=== DATASET RECORDS ===
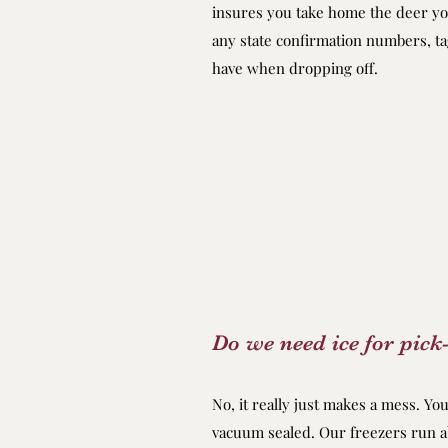
insures you take home the deer you
any state confirmation numbers, t
have when dropping off.
Do we need ice for pick
No, it really just makes a mess. Yo
vacuum sealed. Our freezers run 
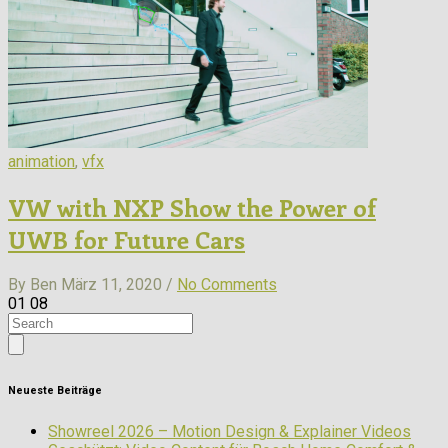
animation
,
vfx
VW with NXP Show the Power of
UWB for Future Cars
By Ben
März 11, 2020 /
No Comments
01
08
Neueste Beiträge
Showreel 2026 – Motion Design & Explainer Videos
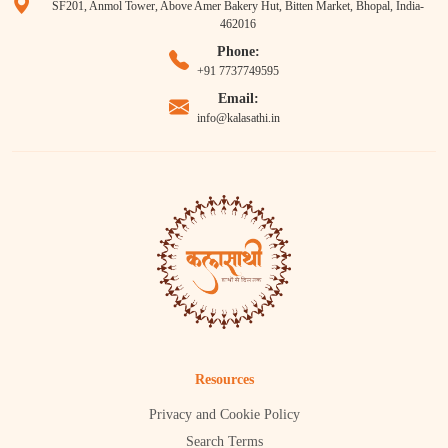
SF201, Anmol Tower, Above Amer Bakery Hut, Bitten Market, Bhopal, India-
462016
Phone:
+91 7737749595
Email:
info@kalasathi.in
Resources
Privacy and Cookie Policy
Search Terms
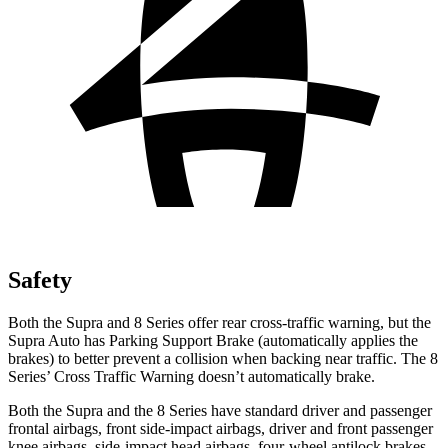
Safety
Both the Supra and 8 Series offer rear cross-traffic warning, but the
Supra Auto has Parking Support Brake (automatically applies the
brakes) to better prevent a collision when backing near traffic. The 8
Series’ Cross Traffic Warning doesn’t automatically brake.
Both the Supra and the 8 Series have standard driver and passenger
frontal airbags, front side-impact airbags, driver and front passenger
knee airbags, side-impact head airbags, four-wheel antilock brakes,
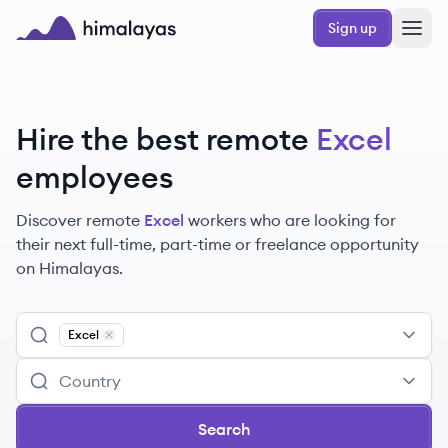
Skip to main content
Sign up
Himalayas logo
Hire the best remote
Excel
employees
Discover remote
Excel
workers
who are looking for
their next full-time, part-time or freelance opportunity
on Himalayas.
Excel
Remove
Excel
Search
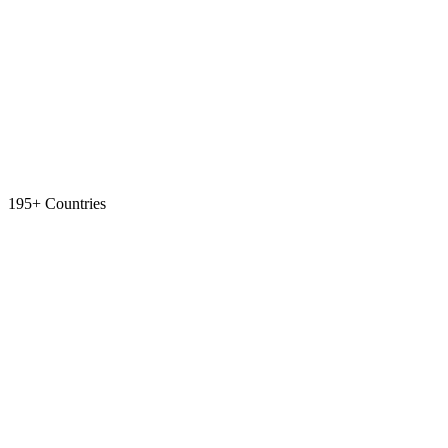
195+ Countries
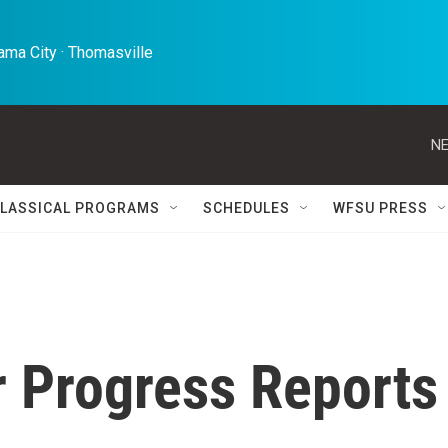
ma City · Thomasville 
NE
LASSICAL PROGRAMS
SCHEDULES
WFSU PRESS
r Progress Reports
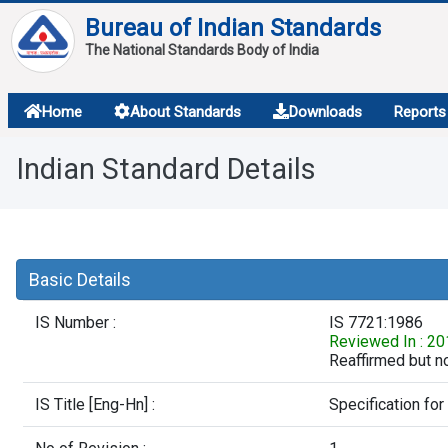
Bureau of Indian Standards
The National Standards Body of India
About
Home
About Standards
Downloads
Reports
Services
Indian Standard Details
Overview
Contact
Basic Details
IS Number :
IS 7721:1986
Reviewed In : 2
Reaffirmed but no
IS Title [Eng-Hn] :
Specification for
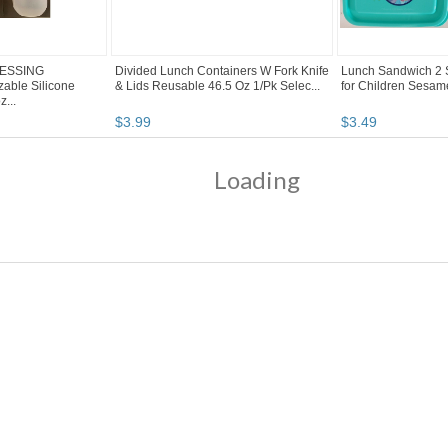
ESSING
Divided Lunch Containers W Fork Knife
Lunch Sandwich 2 S
ble Silicone
& Lids Reusable 46.5 Oz 1/Pk Selec...
for Children Sesame 
...
$
3
.
99
$
3
.
49
Loading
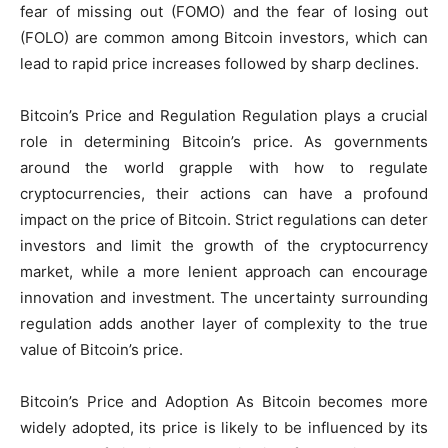
fear of missing out (FOMO) and the fear of losing out
(FOLO) are common among Bitcoin investors, which can
lead to rapid price increases followed by sharp declines.
Bitcoin’s Price and Regulation Regulation plays a crucial
role in determining Bitcoin’s price. As governments
around the world grapple with how to regulate
cryptocurrencies, their actions can have a profound
impact on the price of Bitcoin. Strict regulations can deter
investors and limit the growth of the cryptocurrency
market, while a more lenient approach can encourage
innovation and investment. The uncertainty surrounding
regulation adds another layer of complexity to the true
value of Bitcoin’s price.
Bitcoin’s Price and Adoption As Bitcoin becomes more
widely adopted, its price is likely to be influenced by its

=== WHAT TO PRODUCE ===
Copy out the records word for word from the start through the line containing "Search Terms", leaving out the pictures.

=== OUTPUT FOR THIS EXERCISE ===
insures you take home the deer you
any state confirmation numbers, t
have when dropping off.
Do we need ice for pick
No, it really just makes a mess. Yo
vacuum sealed. Our freezers run 
animation
,
vfx
VW with NXP Show the Power of
UWB for Future Cars
By Ben
März 11, 2020 /
No Comments
01
08
Neueste Beiträge
Showreel 2026 – Motion Design & Explainer Videos
SF201, Anmol Tower, Above Amer Bakery Hut, Bitten Market, Bhopal, India-
462016
Phone:
+91 7737749595
Email:
info@kalasathi.in
Resources
Privacy and Cookie Policy
Search Terms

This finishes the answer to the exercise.